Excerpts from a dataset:
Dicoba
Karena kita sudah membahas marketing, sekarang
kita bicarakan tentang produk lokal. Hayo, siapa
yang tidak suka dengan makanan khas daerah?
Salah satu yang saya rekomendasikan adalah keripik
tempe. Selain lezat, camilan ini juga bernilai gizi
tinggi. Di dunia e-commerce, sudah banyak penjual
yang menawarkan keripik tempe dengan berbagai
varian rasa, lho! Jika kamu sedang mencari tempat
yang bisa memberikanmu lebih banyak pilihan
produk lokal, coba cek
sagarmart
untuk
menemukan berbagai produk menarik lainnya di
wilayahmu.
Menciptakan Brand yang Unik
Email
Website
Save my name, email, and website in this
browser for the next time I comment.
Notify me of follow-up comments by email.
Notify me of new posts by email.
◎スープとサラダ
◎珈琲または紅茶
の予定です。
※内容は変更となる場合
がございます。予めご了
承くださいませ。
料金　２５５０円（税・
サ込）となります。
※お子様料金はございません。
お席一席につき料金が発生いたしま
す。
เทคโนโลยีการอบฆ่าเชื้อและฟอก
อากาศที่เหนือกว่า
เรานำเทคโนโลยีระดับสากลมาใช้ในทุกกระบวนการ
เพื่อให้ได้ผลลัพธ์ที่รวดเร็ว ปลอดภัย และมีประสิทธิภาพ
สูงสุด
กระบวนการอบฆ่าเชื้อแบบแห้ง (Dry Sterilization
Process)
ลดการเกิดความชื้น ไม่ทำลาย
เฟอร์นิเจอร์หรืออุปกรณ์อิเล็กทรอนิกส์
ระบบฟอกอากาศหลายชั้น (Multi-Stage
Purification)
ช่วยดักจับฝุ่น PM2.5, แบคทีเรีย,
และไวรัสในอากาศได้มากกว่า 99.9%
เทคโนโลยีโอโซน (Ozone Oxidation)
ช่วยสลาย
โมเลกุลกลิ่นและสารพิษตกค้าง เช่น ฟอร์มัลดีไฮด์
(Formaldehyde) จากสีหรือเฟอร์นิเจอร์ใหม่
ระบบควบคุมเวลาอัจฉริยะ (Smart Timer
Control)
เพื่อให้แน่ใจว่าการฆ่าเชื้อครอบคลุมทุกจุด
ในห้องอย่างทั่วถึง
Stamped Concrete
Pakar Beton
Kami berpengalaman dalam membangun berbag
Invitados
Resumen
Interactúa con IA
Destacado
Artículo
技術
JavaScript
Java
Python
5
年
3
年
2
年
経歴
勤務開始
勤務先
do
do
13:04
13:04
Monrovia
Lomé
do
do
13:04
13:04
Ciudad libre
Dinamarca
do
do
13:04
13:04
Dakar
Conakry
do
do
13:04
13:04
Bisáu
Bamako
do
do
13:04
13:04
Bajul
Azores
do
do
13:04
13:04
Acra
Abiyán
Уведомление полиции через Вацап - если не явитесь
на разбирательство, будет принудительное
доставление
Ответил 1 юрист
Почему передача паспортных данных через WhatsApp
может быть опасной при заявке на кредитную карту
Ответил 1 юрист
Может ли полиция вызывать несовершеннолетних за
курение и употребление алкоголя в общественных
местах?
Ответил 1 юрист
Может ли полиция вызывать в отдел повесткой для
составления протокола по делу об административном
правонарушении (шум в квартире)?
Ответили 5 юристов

[Exercise prompt]:
Retype all the entries above line for line, changing nothing.

[Solved exercise]:
Dicoba
Karena kita sudah membahas marketing, sekarang
kita bicarakan tentang produk lokal. Hayo, siapa
yang tidak suka dengan makanan khas daerah?
Salah satu yang saya rekomendasikan adalah keripik
tempe. Selain lezat, camilan ini juga bernilai gizi
tinggi. Di dunia e-commerce, sudah banyak penjual
yang menawarkan keripik tempe dengan berbagai
varian rasa, lho! Jika kamu sedang mencari tempat
yang bisa memberikanmu lebih banyak pilihan
produk lokal, coba cek
sagarmart
untuk
menemukan berbagai produk menarik lainnya di
wilayahmu.
Menciptakan Brand yang Unik
Email
Website
Save my name, email, and website in this
browser for the next time I comment.
Notify me of follow-up comments by email.
Notify me of new posts by email.
◎スープとサラダ
◎珈琲または紅茶
の予定です。
※内容は変更となる場合
がございます。予めご了
承くださいませ。
料金　２５５０円（税・
サ込）となります。
※お子様料金はございません。
お席一席につき料金が発生いたしま
す。
เทคโนโลยีการอบฆ่าเชื้อและฟอก
อากาศที่เหนือกว่า
เรานำเทคโนโลยีระดับสากลมาใช้ในทุกกระบวนการ
เพื่อให้ได้ผลลัพธ์ที่รวดเร็ว ปลอดภัย และมีประสิทธิภาพ
สูงสุด
กระบวนการอบฆ่าเชื้อแบบแห้ง (Dry Sterilization
Process)
ลดการเกิดความชื้น ไม่ทำลาย
เฟอร์นิเจอร์หรืออุปกรณ์อิเล็กทรอนิกส์
ระบบฟอกอากาศหลายชั้น (Multi-Stage
Purification)
ช่วยดักจับฝุ่น PM2.5, แบคทีเรีย,
และไวรัสในอากาศได้มากกว่า 99.9%
เทคโนโลยีโอโซน (Ozone Oxidation)
ช่วยสลาย
โมเลกุลกลิ่นและสารพิษตกค้าง เช่น ฟอร์มัลดีไฮด์
(Formaldehyde) จากสีหรือเฟอร์นิเจอร์ใหม่
ระบบควบคุมเวลาอัจฉริยะ (Smart Timer
Control)
เพื่อให้แน่ใจว่าการฆ่าเชื้อครอบคลุมทุกจุด
ในห้องอย่างทั่วถึง
Stamped Concrete
Pakar Beton
Kami berpengalaman dalam membangun berbag
Invitados
Resumen
Interactúa con IA
Destacado
Artículo
技術
JavaScript
Java
Python
5
年
3
年
2
年
経歴
勤務開始
勤務先
do
do
13:04
13:04
Monrovia
Lomé
do
do
13:04
13:04
Ciudad libre
Dinamarca
do
do
13:04
13:04
Dakar
Conakry
do
do
13:04
13:04
Bisáu
Bamako
do
do
13:04
13:04
Bajul
Azores
do
do
13:04
13:04
Acra
Abiyán
Уведомление полиции через Вацап - если не явитесь
на разбирательство, будет принудительное
доставление
Ответил 1 юрист
Почему передача паспортных данных через WhatsApp
может быть опасной при заявке на кредитную карту
Ответил 1 юрист
Может ли полиция вызывать несовершеннолетних за
курение и употребление алкоголя в общественных
местах?
Ответил 1 юрист
Может ли полиция вызывать в отдел повесткой для
составления протокола по делу об административном
правонарушении (шум в квартире)?
Ответили 5 юристов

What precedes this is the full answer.